EU to add Bermuda to tax haven list, Italy blocks UAE listing
European Union finance ministers are set to add the British overseas territory of Bermuda to the bloc’s blacklist of tax havens on Tuesday but Italy is objecting to the inclusion of the United Arab Emirates, a document seen by Reuters shows.
The largest review of the list since its adoption in Dec. 2017 is expected to see the number of listed jurisdictions triple from the current five.
The Caribbean island of Barbados and the Arab Sultanate of Oman are also on the expanded draft list, EU documents show. Other jurisdictions in the Caribbean and the Pacific Ocean are set to complete the updated list.
The 28-nation EU set up the blacklist after revelations of widespread tax avoidance schemes used by corporations and wealthy individuals to lower their tax bills.
Blacklisted jurisdictions face reputational damage and stricter controls on their financial transactions with the EU, although no EU sanctions have yet been agreed by European states.
Britain had pushed other EU states not to include Bermuda on the list, but has lifted its objections after the European Commission argued that the island has “been playing games” to dodge EU requirements, according to minutes of a meeting of EU envoys on the matter.
Jurisdictions are added to the tax haven blacklist if they have shortfalls in their tax rules that could favour tax evasion in other states.

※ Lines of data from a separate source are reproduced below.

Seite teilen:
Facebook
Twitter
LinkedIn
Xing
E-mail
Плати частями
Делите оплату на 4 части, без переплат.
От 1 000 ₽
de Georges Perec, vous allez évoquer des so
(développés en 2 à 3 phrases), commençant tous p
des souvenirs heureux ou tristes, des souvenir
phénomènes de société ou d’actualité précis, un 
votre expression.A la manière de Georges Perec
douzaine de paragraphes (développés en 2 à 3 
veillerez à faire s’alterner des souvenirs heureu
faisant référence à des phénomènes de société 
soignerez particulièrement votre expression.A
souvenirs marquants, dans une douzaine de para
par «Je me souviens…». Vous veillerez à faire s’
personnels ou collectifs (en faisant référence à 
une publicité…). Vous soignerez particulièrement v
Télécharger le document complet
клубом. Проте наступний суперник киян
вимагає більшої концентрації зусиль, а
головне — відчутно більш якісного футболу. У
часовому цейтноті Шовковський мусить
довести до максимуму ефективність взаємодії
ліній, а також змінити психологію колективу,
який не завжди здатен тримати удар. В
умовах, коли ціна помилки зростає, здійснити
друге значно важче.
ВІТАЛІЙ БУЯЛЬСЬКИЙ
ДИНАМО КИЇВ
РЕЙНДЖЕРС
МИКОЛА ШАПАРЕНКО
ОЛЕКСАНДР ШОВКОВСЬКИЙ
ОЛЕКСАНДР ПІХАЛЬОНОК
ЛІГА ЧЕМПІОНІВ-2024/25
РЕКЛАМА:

They are removed from the blacklist if they commit to reforms by set deadlines.
Bermuda was required to change its tax rules by the end of February, but added new loopholes in revised legislation and did not provide a final text by the deadline, the Commission said according to the document.
The draft list prepared by EU tax experts also includes the United Arab Emirates (UAE), a financial centre for the Middle East, but Italy and Estonia are blocking its inclusion, the document shows. A final decision will be made by finance ministers at a meeting on Tuesday.
Last week EU states blocked the adoption of another blacklist of countries that show deficiencies in countering money laundering and terrorism financing, after pressure from Saudi Arabia, the United States and Panama.
At a closed-door meeting on Friday, the Italian representative said the UAE should be given until the end of this year to change its rules and comply with EU tax standards, a document shows.
Italy said the UAE — a federation of emirates, which include the top financial hubs of Dubai and Abu Dhabi — had “constitutional constraints” that justified its delay in changing rules.
Most of over 60 jurisdictions monitored across the world by the EU were given one year, until the end of 2018, to comply with EU standards and avoid being blacklisted.
The EU blacklist originally included 17 jurisdictions but shrank to five after some listed states changed their tax rules. The list currently comprises Samoa, Trinidad and Tobago, and three U.S. territories: American Samoa, Guam, and the U.S. Virgin Islands.